Corinne's head was ducked, but she could feel him looking down at her. The last time he had been this close, they had been
in the car, and she had felt his warm breath on her lips. Corinne wasn't sure why, in this moment of all moments, she was remembering how that felt. Or why she couldn't shake the thought that if she lifted her face and stood on tiptoe, her lips would meet his without any trouble at all.

Corinne was positive that if she kissed Gabriel at that moment, he would kiss her back.

But the smell of sewage reached her nostrils, and the steel in his gun was intruding on her consciousness as a bare twinge of pain. Miles away, in the depths of Haversham Asylum, Ada was sitting in handcuffs, alone.

“I have to wake up Saint,” she said.

There was a sound at the end of the alley. When a lurching figure turned the corner at the edge of the building, Corinne was so relieved that it wasn't Wilkey or Pierce that she almost didn't react. He was hunched under an oversized coat, and his steps dipped and swayed with the roiling of an invisible sea.

It was Harry.

Corinne swore under her breath right as he saw them. He stumbled faster toward them, arms outstretched in pleading.

“You're here,” he said. “Everything is dark, and I can't see straight. Corinne, you gotta help me. I just need some blue skies and sunshine. Just need to shake the ghosts loose.”

He looked worse than the last time she had seen him. The skin was sagging around his emaciated face, and his eyes were cavernous in his skull. Corinne felt that she was in Haversham again, staring into the dying man's face as his blood trickled away, but it was the hemopath clubs that had drained the life from Harry. She shuddered when his grimy fingers touched her sleeve. It was a light touch—spectral, as if he already had one foot in the grave.

“I can't help you,” she told him.

“You won't help me.”

His fingers curled around her arm, but there was no strength in them. To her right, Gabriel moved, as if to push Harry away, but she pressed her free hand against his elbow to stop him. She peeled Harry's fingers away from her sleeve. She used to think that edgers were weak, but now she was thinking about that moment in Silas Witcher's office, when he had laid down a few words and twisted her brain into darkness. And the way Ada's song had climbed into her head and forced her to leave her best friend behind. Their gifts were a double-edged sword.

The Cast Iron and the Red Cat had given Harry blue skies and sunshine, without warning him of the ghosts that crept through the cracks. Without warning him that every song and poem he chased led him closer to the edge.

What must it be like, to crave your own destruction?

“I'm sorry,” she whispered.

Stooped as he was, his eyes were close to hers. Once they might have been a clear gray, but now they were bloodshot and murky.

“Where's Ada?” he asked.

She was still holding his quivering fingers in her hand.

“She's in trouble,” Corinne said. “I can't help you because I have to help her.”

Harry dragged his hands across his face. His fingernails were torn and bleeding. She couldn't tell if the dampness on his cheeks was sweat or tears.

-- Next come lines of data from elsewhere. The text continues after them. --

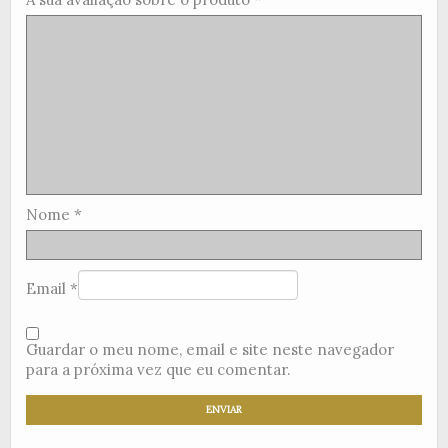
Nome
*
Email
*
Guardar o meu nome, email e site neste navegador
para a próxima vez que eu comentar.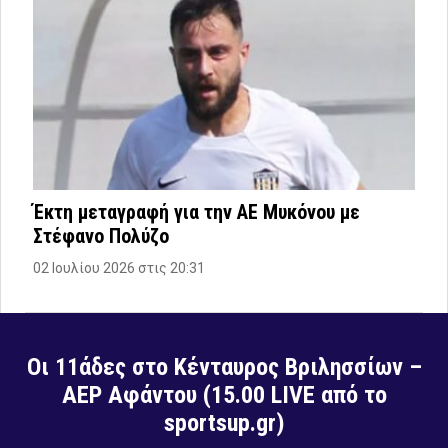
Έκτη μεταγραφή για την ΑΕ Μυκόνου με
Στέφανο Πολύζο
02 Ιουλίου 2026 στις 20:31
Οι 11άδες στο Κένταυρος Βριλησσίων –
ΑΕΡ Αφάντου (15.00 LIVE από το
sportsup.gr)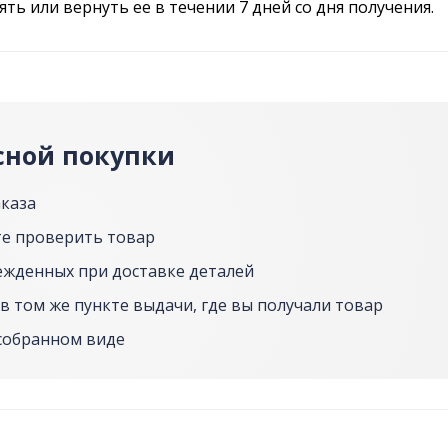
ь или вернуть ее в течении 7 дней со дня получения.
сной покупки
аказа
е проверить товар
ежденных при доставке деталей
в том же пункте выдачи, где вы получали товар
собранном виде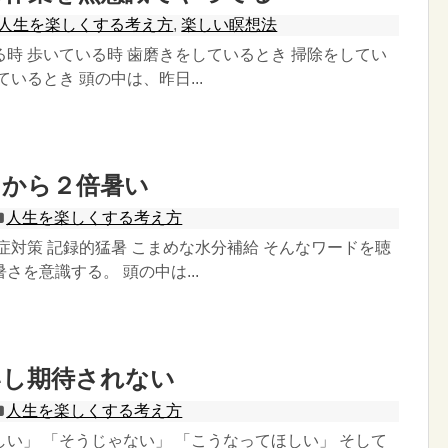
人生を楽しくする考え方
,
楽しい瞑想法
時 歩いている時 歯磨きをしているとき 掃除をしてい
ているとき 頭の中は、昨日...
るから２倍暑い
人生を楽しくする考え方
症対策 記録的猛暑 こまめな水分補給 そんなワードを聴
さを意識する。 頭の中は...
いし期待されない
人生を楽しくする考え方
い」 「そうじゃない」 「こうなってほしい」 そして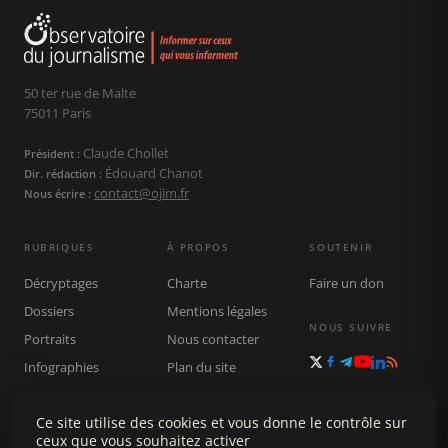
50 ter rue de Malte
75011 Paris
Claude Chollet
Président :
Édouard Chanot
Dir. rédaction :
contact@ojim.fr
Nous écrire :
RUBRIQUES
À PROPOS
SOUTENIR
Décryptages
Charte
Faire un don
Dossiers
Mentions légales
NOUS SUIVRE
Portraits
Nous contacter
Infographies
Plan du site
Publications
Ce site utilise des cookies et vous donne le contrôle sur
Rechercher
ceux que vous souhaitez activer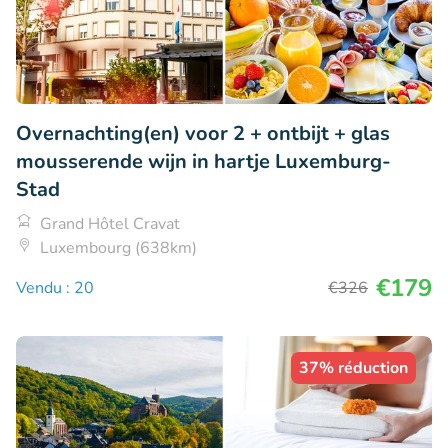
Overnachting(en) voor 2 + ontbijt + glas
mousserende wijn in hartje Luxemburg-
Stad
Grand Hôtel Cravat
Luxembourg (638km)
€179
Vendu : 20
€326
37% réduction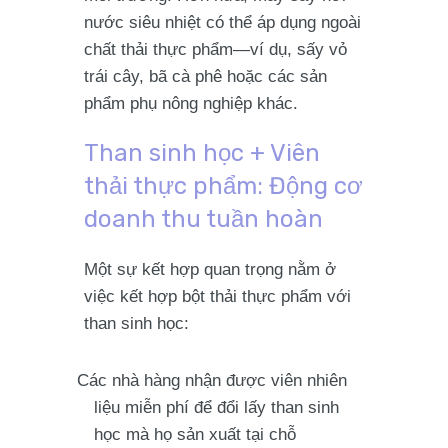
nước siêu nhiệt có thể áp dụng ngoài
chất thải thực phẩm—ví dụ, sấy vỏ
trái cây, bã cà phê hoặc các sản
phẩm phụ nông nghiệp khác.
Than sinh học + Viên
thải thực phẩm: Động cơ
doanh thu tuần hoàn
Một sự kết hợp quan trọng nằm ở
việc kết hợp bột thải thực phẩm với
than sinh học:
Các nhà hàng nhận được viên nhiên
liệu miễn phí để đổi lấy than sinh
học mà họ sản xuất tại chỗ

“Ghosts in my head,” he murmured. “God help me, I don't know what to do.”

Neither did Corinne. She reached out, tentatively, but let her hand fall short. He would find no comfort in her touch. For the
first time, she wondered if they were wrong trying to put everything back to the way it was before. She wondered if they were any better than Dr. Knox.

“Corinne,” Gabriel said.

He didn't have to say more. Corinne remembered why they had come, how much they had to lose. She nodded, and he opened the door. She made it two steps into the storage room before she turned and walked out again, brushing past Gabriel.

Harry was on the ground with his head between his knees. His shoulders were shuddering, though he made no noise. Corinne crouched beside him and quoted into his ear.